In the listing, from the line holding "common name: Chokecherry" through the end of the listing, inclusive, switch every "scientific name" to "binomial". Reproduce only those lines, with nothing else altered.
# START OF Source material
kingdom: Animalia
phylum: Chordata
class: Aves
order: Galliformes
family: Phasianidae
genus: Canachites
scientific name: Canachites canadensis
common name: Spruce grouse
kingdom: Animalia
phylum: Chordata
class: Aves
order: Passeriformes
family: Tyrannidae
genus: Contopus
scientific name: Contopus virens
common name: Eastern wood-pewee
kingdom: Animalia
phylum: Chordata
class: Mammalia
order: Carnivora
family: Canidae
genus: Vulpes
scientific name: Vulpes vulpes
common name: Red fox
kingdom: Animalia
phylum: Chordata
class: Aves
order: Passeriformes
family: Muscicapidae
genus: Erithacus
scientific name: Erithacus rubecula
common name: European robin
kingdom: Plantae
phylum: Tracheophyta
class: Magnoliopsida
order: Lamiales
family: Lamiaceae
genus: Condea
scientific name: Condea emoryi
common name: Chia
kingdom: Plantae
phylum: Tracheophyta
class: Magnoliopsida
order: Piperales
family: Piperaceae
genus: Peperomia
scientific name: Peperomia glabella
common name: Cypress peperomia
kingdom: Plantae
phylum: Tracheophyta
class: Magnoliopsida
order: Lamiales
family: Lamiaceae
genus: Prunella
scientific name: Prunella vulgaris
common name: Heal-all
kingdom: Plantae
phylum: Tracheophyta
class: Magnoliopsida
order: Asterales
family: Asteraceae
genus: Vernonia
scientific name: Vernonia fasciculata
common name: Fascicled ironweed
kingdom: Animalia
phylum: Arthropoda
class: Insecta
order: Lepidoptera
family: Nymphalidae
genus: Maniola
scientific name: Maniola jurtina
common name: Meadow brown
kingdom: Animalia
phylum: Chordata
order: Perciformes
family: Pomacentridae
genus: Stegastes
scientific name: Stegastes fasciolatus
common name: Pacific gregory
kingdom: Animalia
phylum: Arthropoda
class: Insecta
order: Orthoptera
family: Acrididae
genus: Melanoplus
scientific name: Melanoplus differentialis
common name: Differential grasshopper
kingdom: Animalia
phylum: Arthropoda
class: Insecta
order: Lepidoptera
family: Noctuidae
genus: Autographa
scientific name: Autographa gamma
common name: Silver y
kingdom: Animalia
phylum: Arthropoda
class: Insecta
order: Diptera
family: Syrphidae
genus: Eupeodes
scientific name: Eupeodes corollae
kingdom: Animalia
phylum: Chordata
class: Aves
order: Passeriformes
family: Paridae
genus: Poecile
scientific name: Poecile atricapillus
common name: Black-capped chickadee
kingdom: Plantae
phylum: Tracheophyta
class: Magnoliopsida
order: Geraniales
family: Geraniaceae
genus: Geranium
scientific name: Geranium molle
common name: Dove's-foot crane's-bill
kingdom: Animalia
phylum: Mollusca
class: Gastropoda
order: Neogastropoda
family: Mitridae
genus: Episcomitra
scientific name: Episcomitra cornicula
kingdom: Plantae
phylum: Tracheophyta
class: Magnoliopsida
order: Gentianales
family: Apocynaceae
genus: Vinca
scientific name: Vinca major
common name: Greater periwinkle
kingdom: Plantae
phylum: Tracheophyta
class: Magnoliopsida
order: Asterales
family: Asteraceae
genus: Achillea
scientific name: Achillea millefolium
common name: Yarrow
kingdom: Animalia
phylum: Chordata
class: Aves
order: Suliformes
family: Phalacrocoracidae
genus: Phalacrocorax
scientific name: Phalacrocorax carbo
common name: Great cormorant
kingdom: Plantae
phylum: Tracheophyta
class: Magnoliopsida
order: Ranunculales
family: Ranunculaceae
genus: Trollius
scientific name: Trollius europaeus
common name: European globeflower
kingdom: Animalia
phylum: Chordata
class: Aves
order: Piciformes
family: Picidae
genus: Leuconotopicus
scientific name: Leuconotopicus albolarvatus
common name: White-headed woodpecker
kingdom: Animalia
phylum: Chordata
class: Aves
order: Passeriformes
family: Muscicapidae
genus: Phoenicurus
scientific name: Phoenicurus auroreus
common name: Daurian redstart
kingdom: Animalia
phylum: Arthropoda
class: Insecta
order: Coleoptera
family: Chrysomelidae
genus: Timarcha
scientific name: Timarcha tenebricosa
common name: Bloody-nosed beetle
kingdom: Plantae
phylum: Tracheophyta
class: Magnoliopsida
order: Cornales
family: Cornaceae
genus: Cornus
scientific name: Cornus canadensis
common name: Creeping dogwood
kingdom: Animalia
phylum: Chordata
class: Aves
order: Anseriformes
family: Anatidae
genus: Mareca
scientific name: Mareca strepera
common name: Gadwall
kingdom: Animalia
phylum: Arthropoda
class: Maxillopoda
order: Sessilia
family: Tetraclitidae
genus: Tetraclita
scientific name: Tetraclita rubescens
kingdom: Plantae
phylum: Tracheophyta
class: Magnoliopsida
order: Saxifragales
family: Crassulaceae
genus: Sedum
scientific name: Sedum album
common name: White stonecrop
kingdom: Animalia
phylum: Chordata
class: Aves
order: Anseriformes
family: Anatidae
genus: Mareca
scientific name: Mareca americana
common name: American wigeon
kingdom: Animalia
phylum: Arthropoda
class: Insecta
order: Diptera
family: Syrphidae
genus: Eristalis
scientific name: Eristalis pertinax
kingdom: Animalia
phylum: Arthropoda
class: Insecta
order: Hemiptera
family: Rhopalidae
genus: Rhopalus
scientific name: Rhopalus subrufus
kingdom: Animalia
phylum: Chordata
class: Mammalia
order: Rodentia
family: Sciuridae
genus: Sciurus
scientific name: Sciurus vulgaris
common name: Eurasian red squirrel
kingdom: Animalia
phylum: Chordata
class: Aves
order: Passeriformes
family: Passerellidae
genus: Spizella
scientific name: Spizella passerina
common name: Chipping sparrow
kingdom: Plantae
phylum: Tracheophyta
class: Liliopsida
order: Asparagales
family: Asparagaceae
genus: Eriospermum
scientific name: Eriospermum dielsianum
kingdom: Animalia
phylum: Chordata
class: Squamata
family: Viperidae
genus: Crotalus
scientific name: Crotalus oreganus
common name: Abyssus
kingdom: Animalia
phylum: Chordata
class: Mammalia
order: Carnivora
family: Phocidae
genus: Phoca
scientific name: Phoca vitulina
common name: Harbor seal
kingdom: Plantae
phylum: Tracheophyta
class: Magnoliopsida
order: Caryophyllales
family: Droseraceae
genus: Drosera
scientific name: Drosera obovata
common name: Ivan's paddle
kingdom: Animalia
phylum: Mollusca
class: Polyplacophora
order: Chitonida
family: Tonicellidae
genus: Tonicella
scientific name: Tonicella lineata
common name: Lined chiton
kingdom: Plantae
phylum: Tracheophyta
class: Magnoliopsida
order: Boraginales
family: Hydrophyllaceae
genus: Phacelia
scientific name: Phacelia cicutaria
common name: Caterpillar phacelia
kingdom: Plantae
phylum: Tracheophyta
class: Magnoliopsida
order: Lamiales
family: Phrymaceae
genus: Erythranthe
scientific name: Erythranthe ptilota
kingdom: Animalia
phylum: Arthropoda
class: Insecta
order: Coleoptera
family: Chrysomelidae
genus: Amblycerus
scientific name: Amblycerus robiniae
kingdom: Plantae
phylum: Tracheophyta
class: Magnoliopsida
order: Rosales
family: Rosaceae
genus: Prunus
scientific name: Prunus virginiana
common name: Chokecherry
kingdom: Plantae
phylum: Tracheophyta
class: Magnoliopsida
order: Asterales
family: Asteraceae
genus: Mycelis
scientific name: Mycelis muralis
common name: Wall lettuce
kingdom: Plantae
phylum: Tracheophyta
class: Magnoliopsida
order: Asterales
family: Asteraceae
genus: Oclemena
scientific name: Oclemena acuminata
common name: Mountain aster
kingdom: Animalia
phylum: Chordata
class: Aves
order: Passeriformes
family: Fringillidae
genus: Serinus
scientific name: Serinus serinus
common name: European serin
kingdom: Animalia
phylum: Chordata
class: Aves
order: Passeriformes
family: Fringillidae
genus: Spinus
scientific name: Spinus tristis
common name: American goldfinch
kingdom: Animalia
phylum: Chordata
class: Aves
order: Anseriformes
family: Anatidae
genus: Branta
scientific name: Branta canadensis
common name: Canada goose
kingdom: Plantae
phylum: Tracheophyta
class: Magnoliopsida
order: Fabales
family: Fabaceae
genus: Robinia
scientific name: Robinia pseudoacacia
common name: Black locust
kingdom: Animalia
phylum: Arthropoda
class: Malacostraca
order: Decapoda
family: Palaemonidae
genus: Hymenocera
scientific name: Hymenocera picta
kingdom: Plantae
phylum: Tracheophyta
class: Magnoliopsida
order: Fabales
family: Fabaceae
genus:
# END OF Source material
* **Response to this task**:
common name: Chokecherry
kingdom: Plantae
phylum: Tracheophyta
class: Magnoliopsida
order: Asterales
family: Asteraceae
genus: Mycelis
binomial: Mycelis muralis
common name: Wall lettuce
kingdom: Plantae
phylum: Tracheophyta
class: Magnoliopsida
order: Asterales
family: Asteraceae
genus: Oclemena
binomial: Oclemena acuminata
common name: Mountain aster
kingdom: Animalia
phylum: Chordata
class: Aves
order: Passeriformes
family: Fringillidae
genus: Serinus
binomial: Serinus serinus
common name: European serin
kingdom: Animalia
phylum: Chordata
class: Aves
order: Passeriformes
family: Fringillidae
genus: Spinus
binomial: Spinus tristis
common name: American goldfinch
kingdom: Animalia
phylum: Chordata
class: Aves
order: Anseriformes
family: Anatidae
genus: Branta
binomial: Branta canadensis
common name: Canada goose
kingdom: Plantae
phylum: Tracheophyta
class: Magnoliopsida
order: Fabales
family: Fabaceae
genus: Robinia
binomial: Robinia pseudoacacia
common name: Black locust
kingdom: Animalia
phylum: Arthropoda
class: Malacostraca
order: Decapoda
family: Palaemonidae
genus: Hymenocera
binomial: Hymenocera picta
kingdom: Plantae
phylum: Tracheophyta
class: Magnoliopsida
order: Fabales
family: Fabaceae
genus:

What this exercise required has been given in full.